In the tests conducted by the FIA there was practically no impediment by the halo during the extraction of a driver, though there are provisions for the halo to be removed in seconds should it be necessary. And while the time taken for a driver to get out in the event of a fire will increase, the time difference between the current cockpit configuration and the halo could be very small.
Therefore, the most practical and easily implemented solution is the halo, and the simple fact is that the FIA has tested all realistic forms of driver protection – and neither the shield nor the aeroscreen yielded results as reassuring.
At the FIA press conference that revealed the halo as the nominated device for 2018, it was shown to deflect a 20kg wheel travelling at 225kph – roughly 140mph – with practically no damage, while visibility was demonstrated to be better than that of an LMP1 car.
Furthermore the data suggested the halo protected against external objects such as errant wheels, almost impeccably when simulated in various scenarios mimicking ones that had occurred in real life. It even improved scenarios it was not directly designed to affect, such as a car-to-wall or car-to-car impact. From all those perspectives, it’s a no-brainer.

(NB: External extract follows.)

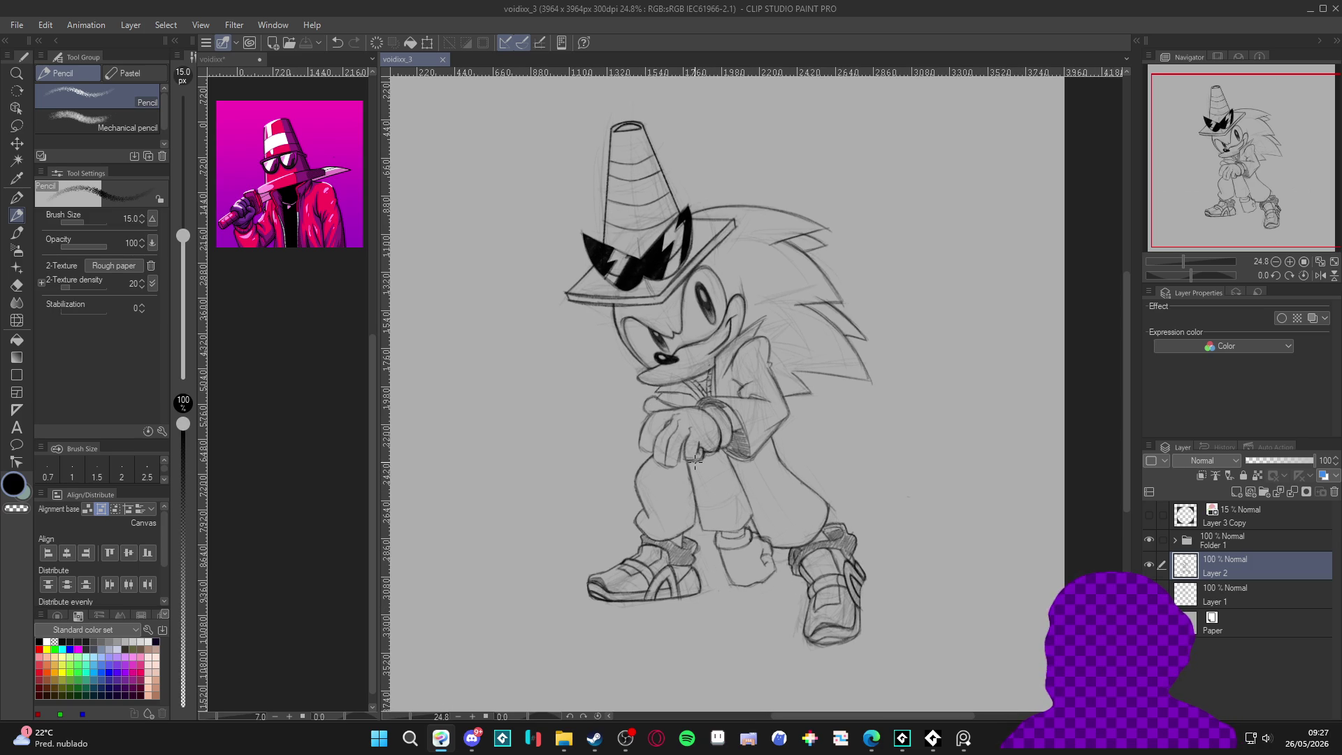
Step: Toggle Layer 2's visibility to compare with the layers beneath, saving in between
click(1150, 566)
click(1149, 567)
scroll(629, 320, up, 1)
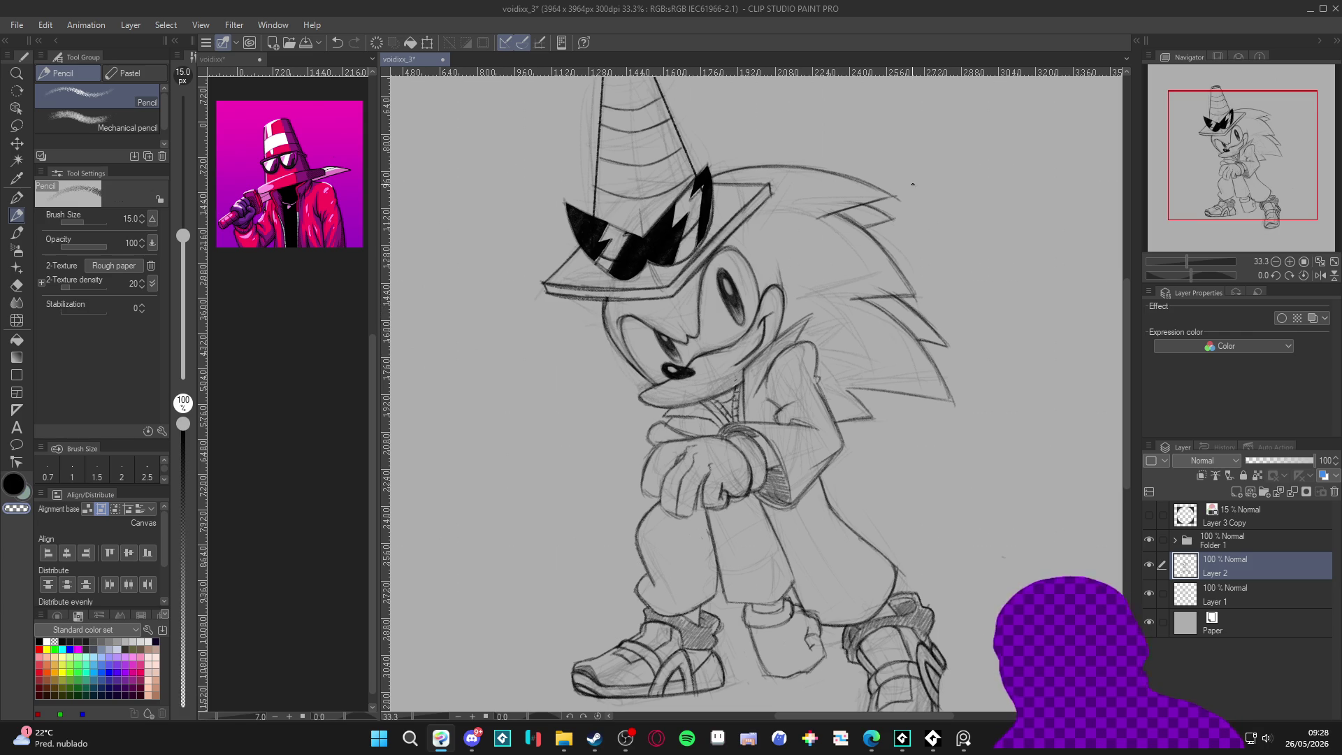
key(ctrl+s)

While one is absolutely at one’s liberty to believe that the Halo is nothing short of a hideous mess, it’s hardly the FIA that ought to take the blame; were there to be a fatality in the event that the Halo was removed for non-safety purposes then the governing body would likely be vilified by the courts with its public image in tatters. Not so much ‘motor racing is dangerous’ as ‘motor racing is a death sentence’. It may not be loveable, but the Halo certainly prevents foreseeable disasters regarding liability.
Moreover, the first generation of a device is generally improved upon in later years – just think of where the iPod is now compared to when it was first released, or the mobile phone, or the PlayStation. There’s at least a chance that the Halo could emulate their upward trend – but it doesn’t necessarily mean that the first one should be likeable.